- Origin: Jauja, Peru
- Genres: World Music, Huayno, Andean
- Years active: 1980–present
- Past members: Jose Hurtado Zamudio, Edda Bonilla Peña, Rubi Hurtado Bonilla, Jose Luis Hurtado Bonilla, Yina Hurtado Bonilla, Mariluz Hurtado Bonilla, Candy Hurtado Bonilla

= Kuyayky =

Kuyayky is one of the most popular and newly influential bands in Andean music. The band has contributed to the prominence and revival of huayno music from central Peru. One of the few Andean music bands with a majority of female members. The band now resides in the United States and gained a following from world music fans for its traditional yet innovative style of Peruvian Music.

Kuyayky has struck a chord by rearranging and researching dozens of musical pieces from the precolonial and colonial periods in Latin America, but have retained a clear emphasis on the music of central Peru. They are part of the Xauxa ayllu of the Bonilla family.

==History==
Kuyayky was founded by ethnomusicologist Jose Hurtado Zamudio and singer/composer Edda Bonilla Peña of the Conjunto de Alma Jaujina, in 1980 in the town of Jauja. Kuyayky's original members are the Hurtado Bonilla siblings: Rubi Indira in guitar and first voice, Jose Luis in the mandolin and fourth voice, Yina in the charango and second voice, Mariluz in the quena, sikus, cajón and third voice, and Candy in the bombo leguero and first voice. They have been known to collaborate with different musicians in distinct musical genres including jazz, bluegrass, rock, punk rock and folk music from Europe and Latin America.

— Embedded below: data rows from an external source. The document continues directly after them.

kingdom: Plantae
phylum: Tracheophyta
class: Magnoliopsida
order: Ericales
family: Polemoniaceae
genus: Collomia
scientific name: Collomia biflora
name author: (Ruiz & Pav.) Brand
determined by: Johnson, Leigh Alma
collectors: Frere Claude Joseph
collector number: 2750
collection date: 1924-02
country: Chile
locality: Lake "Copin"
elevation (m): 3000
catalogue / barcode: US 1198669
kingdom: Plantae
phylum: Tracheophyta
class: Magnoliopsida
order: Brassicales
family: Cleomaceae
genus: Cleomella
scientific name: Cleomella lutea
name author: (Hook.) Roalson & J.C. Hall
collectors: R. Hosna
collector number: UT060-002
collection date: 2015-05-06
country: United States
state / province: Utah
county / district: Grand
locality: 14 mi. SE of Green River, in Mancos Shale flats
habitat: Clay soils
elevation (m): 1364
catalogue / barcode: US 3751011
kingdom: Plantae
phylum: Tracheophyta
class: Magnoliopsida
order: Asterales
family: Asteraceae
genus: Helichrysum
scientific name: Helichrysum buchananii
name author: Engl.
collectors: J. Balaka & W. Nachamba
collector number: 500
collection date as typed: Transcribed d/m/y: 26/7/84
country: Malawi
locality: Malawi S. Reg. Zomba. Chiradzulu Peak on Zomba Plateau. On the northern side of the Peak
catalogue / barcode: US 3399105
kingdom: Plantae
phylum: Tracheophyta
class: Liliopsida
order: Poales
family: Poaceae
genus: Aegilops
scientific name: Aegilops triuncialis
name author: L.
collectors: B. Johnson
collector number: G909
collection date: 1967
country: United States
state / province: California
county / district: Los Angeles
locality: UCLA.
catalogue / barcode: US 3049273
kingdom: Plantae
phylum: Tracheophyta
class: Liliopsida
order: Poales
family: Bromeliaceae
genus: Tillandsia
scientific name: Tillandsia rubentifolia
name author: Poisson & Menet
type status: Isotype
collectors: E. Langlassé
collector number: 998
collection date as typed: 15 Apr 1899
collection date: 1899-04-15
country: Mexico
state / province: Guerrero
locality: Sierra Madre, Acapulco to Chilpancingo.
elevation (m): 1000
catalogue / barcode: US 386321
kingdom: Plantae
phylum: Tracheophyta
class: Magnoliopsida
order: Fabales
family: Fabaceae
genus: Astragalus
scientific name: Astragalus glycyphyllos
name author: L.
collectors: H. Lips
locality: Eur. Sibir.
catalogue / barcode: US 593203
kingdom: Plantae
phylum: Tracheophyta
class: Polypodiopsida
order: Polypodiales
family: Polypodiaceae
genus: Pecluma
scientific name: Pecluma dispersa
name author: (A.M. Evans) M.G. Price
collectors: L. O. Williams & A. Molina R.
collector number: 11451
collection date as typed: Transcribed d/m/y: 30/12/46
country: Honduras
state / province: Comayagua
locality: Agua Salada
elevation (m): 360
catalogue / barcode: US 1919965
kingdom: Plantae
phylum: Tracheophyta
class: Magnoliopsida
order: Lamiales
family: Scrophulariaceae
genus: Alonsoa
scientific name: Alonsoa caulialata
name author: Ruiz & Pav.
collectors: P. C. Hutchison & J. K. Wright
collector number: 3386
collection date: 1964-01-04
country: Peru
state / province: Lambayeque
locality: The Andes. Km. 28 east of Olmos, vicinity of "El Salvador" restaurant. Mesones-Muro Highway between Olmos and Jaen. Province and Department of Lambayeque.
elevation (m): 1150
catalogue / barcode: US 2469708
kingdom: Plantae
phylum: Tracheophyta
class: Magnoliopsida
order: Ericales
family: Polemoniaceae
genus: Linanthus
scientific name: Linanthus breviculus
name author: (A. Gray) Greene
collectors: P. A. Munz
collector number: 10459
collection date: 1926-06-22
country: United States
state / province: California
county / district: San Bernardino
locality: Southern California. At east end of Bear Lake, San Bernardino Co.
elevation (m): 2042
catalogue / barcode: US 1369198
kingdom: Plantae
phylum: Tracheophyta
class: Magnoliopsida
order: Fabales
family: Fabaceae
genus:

Kuyayky also founded the Kuyayky Foundation a non-governmental organization that fosters cultural awareness through the research, promotion and development of Andean music and culture. Their work has been recognized by diverse institutions including the Inter-American Development Bank and the Smithsonian Institution.

The band takes its name from the Quechua language, which translates from the verb "kuyay" love, meaning "to love" or "solidarity".

In November 2006, the release of Kuyayky's new album was featured in an investigative report by Enrique Flor of Peruvian television newsmagazine La Ventana Indiscreta on Frecuencia Latina.